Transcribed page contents

________________

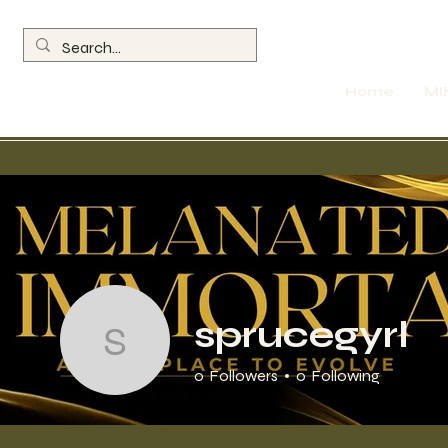
Home
MI
Profile
MIMEC Membe
sprucegyrl
sprucegyrl
0
Followers
0
Following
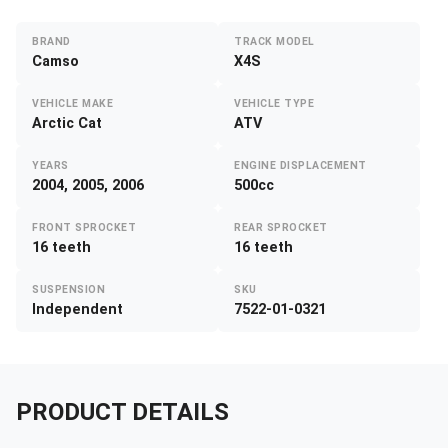
BRAND
TRACK MODEL
Camso
X4S
VEHICLE MAKE
VEHICLE TYPE
Arctic Cat
ATV
YEARS
ENGINE DISPLACEMENT
2004, 2005, 2006
500cc
FRONT SPROCKET
REAR SPROCKET
16 teeth
16 teeth
SUSPENSION
SKU
Independent
7522-01-0321
PRODUCT DETAILS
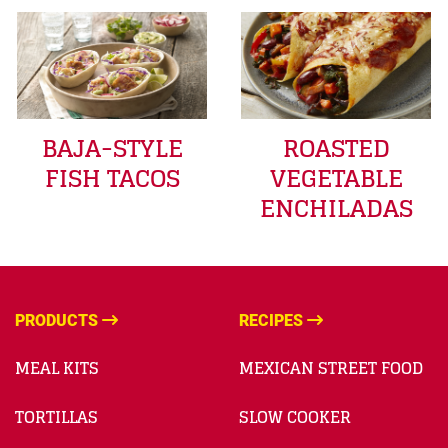
BAJA-STYLE
ROASTED
FISH TACOS
VEGETABLE
ENCHILADAS
PRODUCTS
RECIPES
MEAL KITS
MEXICAN STREET FOOD
TORTILLAS
SLOW COOKER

________________

* **WHAT TO DO**: Each line above must be repeated exactly in the answer, with pictures omitted.

* **WRITTEN RESPONSE**:
Home
MI
Profile
MIMEC Membe
sprucegyrl
sprucegyrl
0
Followers
0
Following
BRAND
TRACK MODEL
Camso
X4S
VEHICLE MAKE
VEHICLE TYPE
Arctic Cat
ATV
YEARS
ENGINE DISPLACEMENT
2004, 2005, 2006
500cc
FRONT SPROCKET
REAR SPROCKET
16 teeth
16 teeth
SUSPENSION
SKU
Independent
7522-01-0321
PRODUCT DETAILS
BAJA-STYLE
ROASTED
FISH TACOS
VEGETABLE
ENCHILADAS
PRODUCTS
RECIPES
MEAL KITS
MEXICAN STREET FOOD
TORTILLAS
SLOW COOKER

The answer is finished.